_Materials provided_
────

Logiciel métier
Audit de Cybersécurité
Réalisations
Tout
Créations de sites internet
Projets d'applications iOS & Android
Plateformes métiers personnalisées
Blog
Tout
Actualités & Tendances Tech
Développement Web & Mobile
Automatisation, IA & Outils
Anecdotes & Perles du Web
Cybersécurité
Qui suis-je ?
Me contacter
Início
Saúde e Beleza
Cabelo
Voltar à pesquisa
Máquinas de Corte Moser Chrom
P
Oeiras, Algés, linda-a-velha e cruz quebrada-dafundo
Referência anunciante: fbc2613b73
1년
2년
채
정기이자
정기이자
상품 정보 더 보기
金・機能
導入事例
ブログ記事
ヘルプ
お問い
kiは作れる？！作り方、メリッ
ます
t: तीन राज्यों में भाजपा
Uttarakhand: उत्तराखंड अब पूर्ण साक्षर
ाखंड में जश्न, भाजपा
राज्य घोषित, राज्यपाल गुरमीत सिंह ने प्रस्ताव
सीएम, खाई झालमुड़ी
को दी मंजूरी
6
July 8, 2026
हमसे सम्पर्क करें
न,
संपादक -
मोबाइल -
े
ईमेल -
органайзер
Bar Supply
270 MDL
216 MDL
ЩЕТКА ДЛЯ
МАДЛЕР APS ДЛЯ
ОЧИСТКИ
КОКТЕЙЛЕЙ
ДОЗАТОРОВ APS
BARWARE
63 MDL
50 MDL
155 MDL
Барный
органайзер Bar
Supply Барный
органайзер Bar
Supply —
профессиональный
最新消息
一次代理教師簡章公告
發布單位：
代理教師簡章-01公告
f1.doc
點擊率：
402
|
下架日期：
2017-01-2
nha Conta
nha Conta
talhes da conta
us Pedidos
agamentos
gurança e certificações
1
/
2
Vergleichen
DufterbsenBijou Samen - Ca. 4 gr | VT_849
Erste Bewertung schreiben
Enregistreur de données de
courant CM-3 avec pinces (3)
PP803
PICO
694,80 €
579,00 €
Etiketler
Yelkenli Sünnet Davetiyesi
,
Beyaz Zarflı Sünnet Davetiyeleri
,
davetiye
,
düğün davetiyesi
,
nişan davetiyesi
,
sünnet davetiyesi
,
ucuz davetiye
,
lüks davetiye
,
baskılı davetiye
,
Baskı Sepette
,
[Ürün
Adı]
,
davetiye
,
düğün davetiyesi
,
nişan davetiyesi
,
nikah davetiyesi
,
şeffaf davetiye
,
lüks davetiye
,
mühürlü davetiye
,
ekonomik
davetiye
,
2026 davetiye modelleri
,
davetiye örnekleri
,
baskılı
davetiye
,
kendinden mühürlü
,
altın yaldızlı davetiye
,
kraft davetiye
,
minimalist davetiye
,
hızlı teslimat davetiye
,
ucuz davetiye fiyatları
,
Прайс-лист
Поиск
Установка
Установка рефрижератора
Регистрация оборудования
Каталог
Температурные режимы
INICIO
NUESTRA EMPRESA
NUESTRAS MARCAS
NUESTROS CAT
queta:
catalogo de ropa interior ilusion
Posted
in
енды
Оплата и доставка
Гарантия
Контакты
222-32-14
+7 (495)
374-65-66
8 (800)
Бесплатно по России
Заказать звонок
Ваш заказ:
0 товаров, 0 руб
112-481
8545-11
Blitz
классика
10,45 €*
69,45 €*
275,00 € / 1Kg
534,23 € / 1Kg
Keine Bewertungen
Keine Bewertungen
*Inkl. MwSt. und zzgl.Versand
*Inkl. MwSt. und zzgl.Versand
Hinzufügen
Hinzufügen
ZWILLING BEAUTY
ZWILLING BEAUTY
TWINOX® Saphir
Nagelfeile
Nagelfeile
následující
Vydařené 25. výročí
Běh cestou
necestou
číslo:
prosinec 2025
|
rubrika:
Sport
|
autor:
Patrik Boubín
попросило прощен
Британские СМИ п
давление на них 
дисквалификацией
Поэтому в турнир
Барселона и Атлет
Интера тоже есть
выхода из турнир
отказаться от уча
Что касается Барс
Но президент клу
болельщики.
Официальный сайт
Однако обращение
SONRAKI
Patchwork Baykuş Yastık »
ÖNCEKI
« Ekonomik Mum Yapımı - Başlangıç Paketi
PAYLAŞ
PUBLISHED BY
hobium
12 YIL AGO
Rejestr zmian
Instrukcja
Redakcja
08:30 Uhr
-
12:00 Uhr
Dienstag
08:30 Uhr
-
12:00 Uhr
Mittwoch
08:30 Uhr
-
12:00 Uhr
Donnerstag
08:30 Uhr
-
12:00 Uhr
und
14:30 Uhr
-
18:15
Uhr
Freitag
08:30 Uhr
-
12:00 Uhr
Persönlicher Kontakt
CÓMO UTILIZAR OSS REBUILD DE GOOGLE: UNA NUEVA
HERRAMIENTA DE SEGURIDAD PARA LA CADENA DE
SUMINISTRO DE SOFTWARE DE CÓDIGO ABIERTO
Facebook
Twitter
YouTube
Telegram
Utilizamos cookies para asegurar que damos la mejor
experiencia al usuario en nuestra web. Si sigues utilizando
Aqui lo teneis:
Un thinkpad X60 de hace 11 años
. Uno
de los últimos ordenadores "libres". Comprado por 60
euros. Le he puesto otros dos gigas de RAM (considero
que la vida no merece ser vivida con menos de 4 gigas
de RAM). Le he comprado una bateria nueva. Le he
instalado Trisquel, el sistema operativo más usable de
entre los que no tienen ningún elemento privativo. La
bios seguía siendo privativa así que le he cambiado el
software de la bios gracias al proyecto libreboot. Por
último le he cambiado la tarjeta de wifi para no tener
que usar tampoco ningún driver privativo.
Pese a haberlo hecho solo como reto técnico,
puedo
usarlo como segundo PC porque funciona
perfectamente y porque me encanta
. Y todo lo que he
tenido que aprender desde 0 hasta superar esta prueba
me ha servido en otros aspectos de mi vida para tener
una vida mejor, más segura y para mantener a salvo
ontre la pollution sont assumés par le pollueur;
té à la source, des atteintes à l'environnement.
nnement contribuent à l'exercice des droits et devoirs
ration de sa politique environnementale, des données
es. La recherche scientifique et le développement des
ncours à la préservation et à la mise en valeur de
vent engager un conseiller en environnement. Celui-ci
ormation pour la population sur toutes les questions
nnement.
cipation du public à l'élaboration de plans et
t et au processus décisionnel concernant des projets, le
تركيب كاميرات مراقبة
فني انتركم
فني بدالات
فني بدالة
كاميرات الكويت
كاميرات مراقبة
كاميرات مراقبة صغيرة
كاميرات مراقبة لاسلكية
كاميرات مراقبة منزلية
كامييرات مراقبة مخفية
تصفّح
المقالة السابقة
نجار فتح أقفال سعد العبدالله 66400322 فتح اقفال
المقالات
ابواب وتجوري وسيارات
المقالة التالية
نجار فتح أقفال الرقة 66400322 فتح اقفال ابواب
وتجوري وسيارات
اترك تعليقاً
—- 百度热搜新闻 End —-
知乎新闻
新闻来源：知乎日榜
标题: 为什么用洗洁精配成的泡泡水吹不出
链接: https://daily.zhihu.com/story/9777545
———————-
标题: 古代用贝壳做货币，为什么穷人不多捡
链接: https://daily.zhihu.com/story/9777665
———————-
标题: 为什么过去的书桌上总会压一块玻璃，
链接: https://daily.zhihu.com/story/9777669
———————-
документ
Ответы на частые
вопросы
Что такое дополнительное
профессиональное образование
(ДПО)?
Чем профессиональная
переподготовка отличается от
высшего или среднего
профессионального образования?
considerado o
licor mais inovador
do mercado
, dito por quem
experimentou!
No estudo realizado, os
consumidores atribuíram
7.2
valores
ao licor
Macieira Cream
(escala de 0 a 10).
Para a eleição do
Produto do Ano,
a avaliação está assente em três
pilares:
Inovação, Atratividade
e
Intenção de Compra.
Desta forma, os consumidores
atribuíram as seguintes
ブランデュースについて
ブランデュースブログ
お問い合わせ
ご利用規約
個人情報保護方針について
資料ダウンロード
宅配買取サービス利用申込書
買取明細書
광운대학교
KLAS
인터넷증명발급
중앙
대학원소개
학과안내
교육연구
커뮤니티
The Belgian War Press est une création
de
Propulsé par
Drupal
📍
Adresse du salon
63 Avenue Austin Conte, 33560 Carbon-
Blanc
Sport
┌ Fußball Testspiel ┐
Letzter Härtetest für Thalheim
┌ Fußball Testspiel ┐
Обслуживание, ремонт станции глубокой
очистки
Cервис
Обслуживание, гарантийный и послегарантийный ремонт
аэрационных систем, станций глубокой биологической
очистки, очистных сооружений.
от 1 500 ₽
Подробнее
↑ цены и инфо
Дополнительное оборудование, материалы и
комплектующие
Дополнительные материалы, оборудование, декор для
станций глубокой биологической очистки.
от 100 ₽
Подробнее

────

_Requirement_
Scan the data for lines containing "وسيارات" and copy all of them.

_Response to the task_
ابواب وتجوري وسيارات
وتجوري وسيارات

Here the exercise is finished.